**Task requirements**
Can you copy out the following lines word for word, leaving the pictures out of your answer?
********
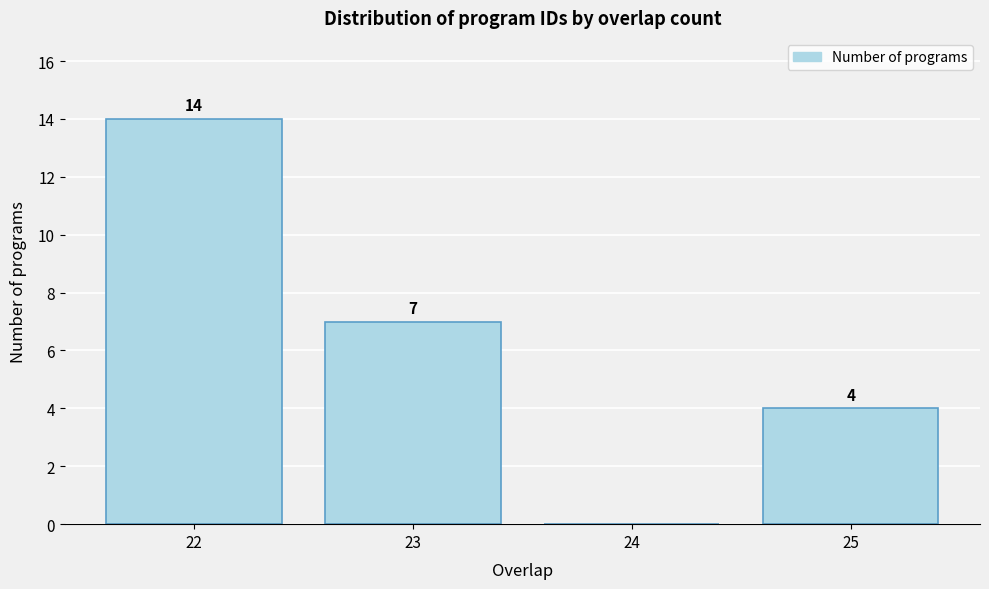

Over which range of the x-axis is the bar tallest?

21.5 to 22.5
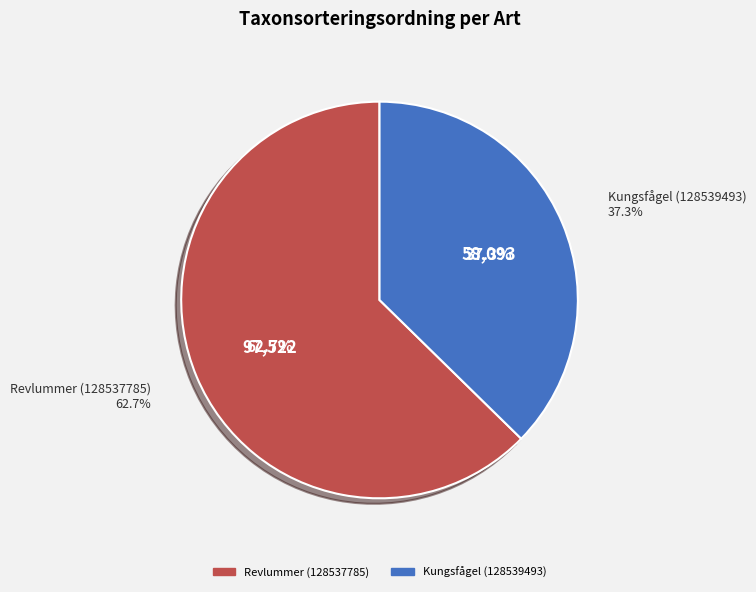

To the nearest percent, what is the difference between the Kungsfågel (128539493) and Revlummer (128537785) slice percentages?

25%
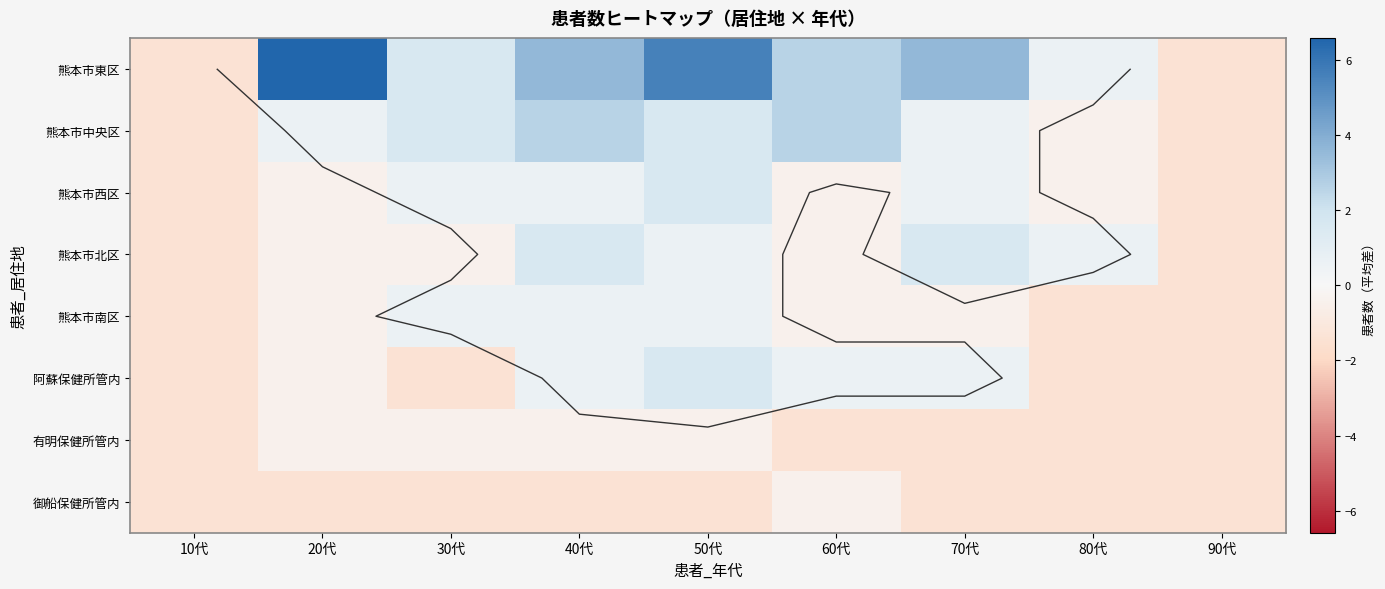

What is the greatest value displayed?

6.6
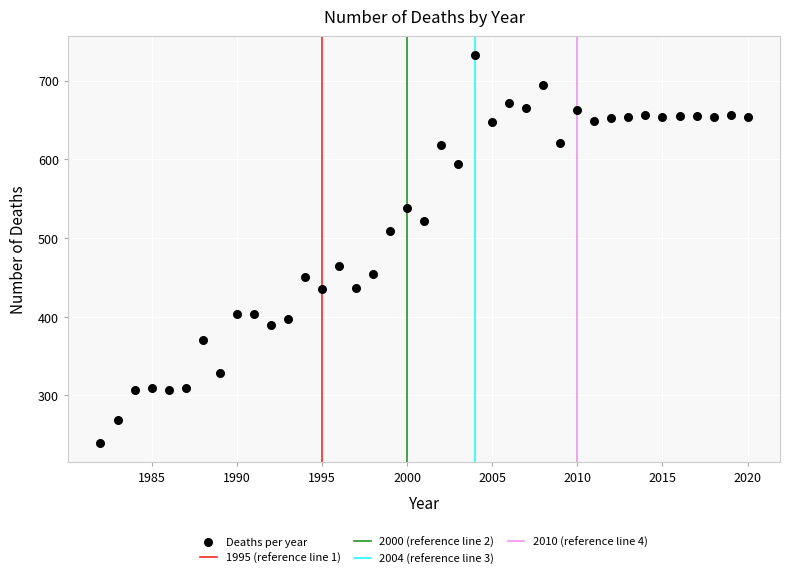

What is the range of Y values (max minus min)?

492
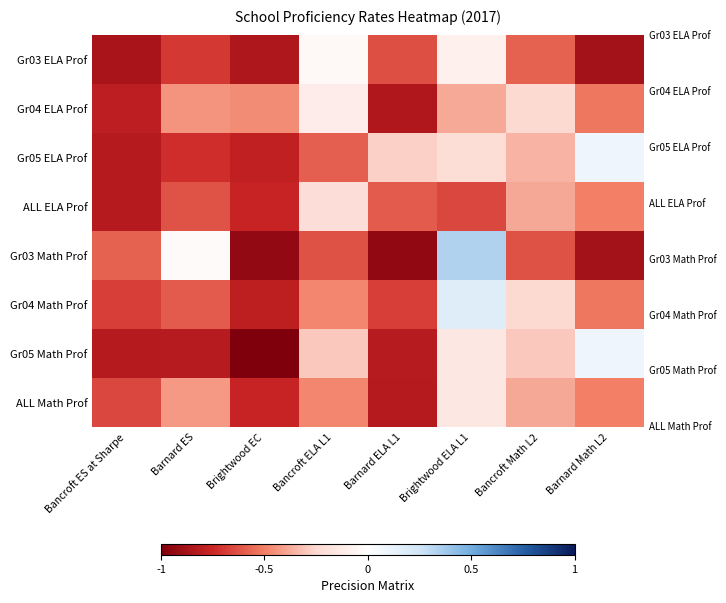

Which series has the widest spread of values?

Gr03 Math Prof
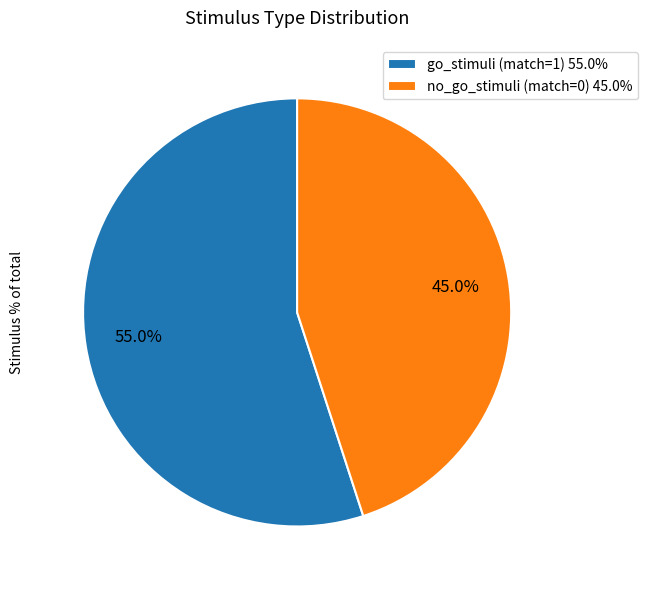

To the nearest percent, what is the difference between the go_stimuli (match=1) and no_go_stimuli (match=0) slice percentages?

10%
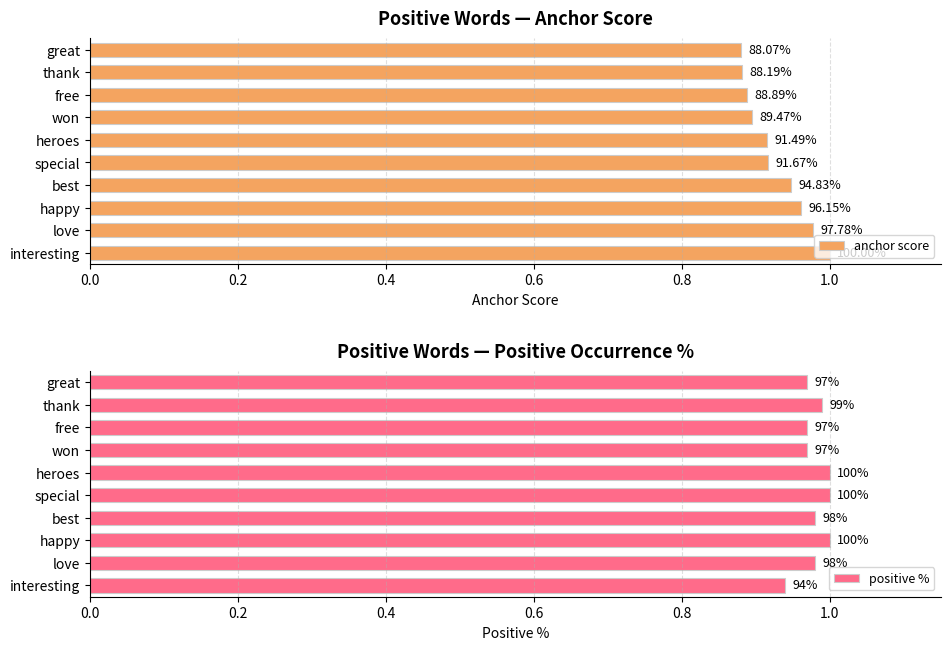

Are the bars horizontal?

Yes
********
**Answer to this task**
Over which range of the x-axis is the bar tallest?

21.5 to 22.5

To the nearest percent, what is the difference between the Kungsfågel (128539493) and Revlummer (128537785) slice percentages?

25%

What is the greatest value displayed?

6.6

What is the range of Y values (max minus min)?

492

Which series has the widest spread of values?

Gr03 Math Prof

To the nearest percent, what is the difference between the go_stimuli (match=1) and no_go_stimuli (match=0) slice percentages?

10%

Are the bars horizontal?

Yes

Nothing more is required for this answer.